The issue is ultimately resolved in a way which takes the sex – life-long theme out of the mix and decides their relationship in terms of a pure intellectual friendship.

Simon Darcourt agues to Maria that she is a “Sophia” to both Hollier and himself. Sophia is the figure of “…Divine Wisdom, God’s partner and playmate in Creation.”

Maria explains that Hollier and Simon are her “rebel angels.”

They were real angels, Samahazai and Azazel, and they betrayed the secrets of Heaven to King Solomon, and God threw them out of Heaven.

There weren’t soreheaded egoists like Lucifer. Instead they gave mankind another push up the ladder, they came to earth and taught tongues, and healing and laws and hygiene – taught everything…

This bit of apocrypha and Simon’s Greek myth of Sophia give them ways to understand Maria’s relationship to both Hollier and Darcourt.

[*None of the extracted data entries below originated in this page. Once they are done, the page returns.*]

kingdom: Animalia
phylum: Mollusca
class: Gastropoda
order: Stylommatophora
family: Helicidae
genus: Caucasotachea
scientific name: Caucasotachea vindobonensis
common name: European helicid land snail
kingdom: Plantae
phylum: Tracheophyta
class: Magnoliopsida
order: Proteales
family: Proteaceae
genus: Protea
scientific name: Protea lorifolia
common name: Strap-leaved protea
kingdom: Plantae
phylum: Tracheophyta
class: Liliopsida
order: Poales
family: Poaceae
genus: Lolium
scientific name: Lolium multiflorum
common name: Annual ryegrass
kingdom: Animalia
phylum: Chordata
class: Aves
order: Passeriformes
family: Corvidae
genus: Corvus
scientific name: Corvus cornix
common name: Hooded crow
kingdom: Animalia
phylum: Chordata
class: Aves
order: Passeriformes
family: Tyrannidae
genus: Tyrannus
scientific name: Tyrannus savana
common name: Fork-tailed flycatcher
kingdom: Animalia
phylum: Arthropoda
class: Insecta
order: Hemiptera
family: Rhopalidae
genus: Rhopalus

But it is Maria who argues the sexual mode of playing this out would be ruinous.

I agree that I am Sophia to you, and I can be that as long as you wish, but I must be my own human Maria-self as well, and if we go to bed it may well be Sophia who lies down but it will Maria – and not the best of her – who gets up and Sophia will be gone forever. And you, Simon dear, would come into my bed as my Rebel Angel, but very soon you would be a stoutish Anglican parson, and a Rebel Angel no more.”

DAVIES’ THEME OF THE RULES OF MEN AND WOMEN

It is interesting to note that author Robertson Davies – rather than any character – structures this theme of the roles of men and women in such a way that one cannot escape recognizing his thesis that men and women play very different roles in existence. It isn’t one of hierarchy of men over women, but complementary but different roles – a sort of strange theory of “difference feminism.”

THE SKEPTICISM OF PARLEBANE AND URQUHART AND THE TWO WORLDS OF MARIA

A last theme I want to call attention to is the radical skepticism of the characters John Parlebane and Maria’s agonies of being caught between the world of western science and her family’s occult gypsy life. The novel is filled with conflicts of an epistemological sort, a war between western scientific rationalism and other modes of knowing which are either more intuitive or even occult.

The strange scientist of the college, Ozias Froats is a minor reflection of this theme. He takes samples of human stool and analyzes them chemically to see if a rigorously controlled scientific relationship can be established between the chemical make up of one’s stool and one’s personality. When Maria shows him that Paracelsus had some very similar views, Froats is quite impressed with Paracelsus’ conclusions, but dismisses them as quite worthless since they are not “scientific.”

Parlabane is the novel’s radical skeptic concerning science and everything else.

But as a sceptic I am dubious about science as about everything else, unless the scientist is himself a sceptic, and few of them are. The stench of formaldehyde may be as potent as the whiff of incense in stimulating a naturally idolatrous understanding.

Maria is torn by a different but no less divisive conflict: on the one hand she is deeply wedded to the western rational tradition of the modern university, yet feels a very strong pull to the magic, occult and strongly motivating passions of her roots in Hungarian gypsy life.

Davis tries hard to give reality to both sides of her personality, and in places succeeds. In the end, however, Davies’ Maria seems to me to end up fairly well established inside the university culture of reason.

The Rebel Angels is a great read. Complex, funny, poignant and intellectually stimulating. A delightful novel.